Rationale¶
The conventional method of sampling the arrival time distribution of photons on photo-detectors in large-volume neutrino detectors is based on large, interpolated look-up tables. Generating such tables and finding robust interpolation methods has proven to be highly non-trivial. Existing tools such as ptd, Photonics (recently combined with improved interpolation methods in Photospline) and km3 all perform reasonable well. They all do, however, have drawbacks, such as binning artifacts, incomplete descriptions of the detector medium, large memory requirements and so on. All of those tools have to rely on interpolation, requiring careful fine-tuning of parameters during the generation of their respective photon tables. Finally, generating photon tables usually takes a comparably long time, making such tools inconvenient for systematic studies, where properties such as the absorption or scattering lengths need to be changed frequently. Usually, changing any parameter requires a full table re-generation.

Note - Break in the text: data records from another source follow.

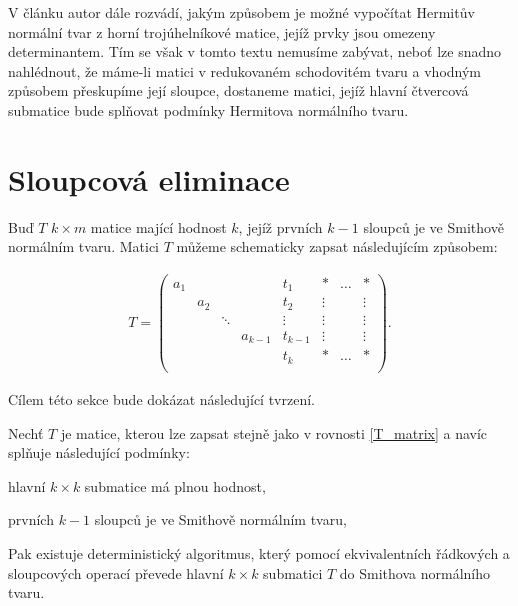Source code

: V článku \cite{SNF_Arne} autor dále rozvádí, jakým způsobem je možné vypočítat
Hermitův normální tvar z horní trojúhelníkové matice, jejíž prvky jsou omezeny
determinantem. Tím se však v tomto textu nemusíme zabývat, neboť lze snadno
nahlédnout, že máme-li matici v redukovaném schodovitém tvaru a vhodným způsobem
přeskupíme její sloupce, dostaneme matici, jejíž hlavní čtvercová submatice bude
splňovat podmínky Hermitova normálního tvaru.

\section{Sloupcová eliminace}

Buď $ T $ $ k \times m $ matice mající hodnost $ k $, jejíž prvních $ k - 1 $
sloupců je ve Smithově normálním tvaru. Matici $ T $ můžeme schematicky zapsat
následujícím způsobem:

\begin{align} \label{T_matrix}
T =
    \left(
    \begin{array}{ccccc|ccc}
        a_1 &     &        &         & t_1     & \ast   & \hdots & \ast   \\
            & a_2 &        &         & t_2     & \vdots &        & \vdots \\
            &     & \ddots &         & \vdots  & \vdots &        & \vdots \\
            &     &        & a_{k-1} & t_{k-1} & \vdots &        & \vdots \\
            &     &        &         & t_k     & \ast   & \hdots & \ast   \\
    \end{array}
    \right)
.
\end{align}

Cílem této sekce bude dokázat následující tvrzení.

\begin{vet} \label{Sloup_elim}
Nechť $ T $ je matice, kterou lze zapsat stejně jako v rovnosti \ref{T_matrix}
a navíc splňuje následující podmínky:
\begin{Cond}[series=Sloup_elim_CONDS]
    \item hlavní $ k \times k $ submatice má plnou hodnost,
    \item prvních $ k - 1 $ sloupců je ve Smithově normálním tvaru,
\end{Cond}
Pak existuje deterministický algoritmus, který pomocí ekvivalentních řádkových
a sloupcových operací převede hlavní $ k \times k $ submatici $ T $ do
Smithova normálního tvaru.
\end{vet}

The clsim photon tracker aims to work around these problems by tracking each single photon generated by a given source in the detector. This very time-consuming process can be sped up by factors of over 100 by using GPU hardware instead of CPUs. This has first been proven by tools like i3mcml and ppc. Instead of the vendor-specific CUDA framework used by those tools, clsim uses OpenCL with the aim of being portable to other architectures, such as AMD/ATI or even multi-core CPUs.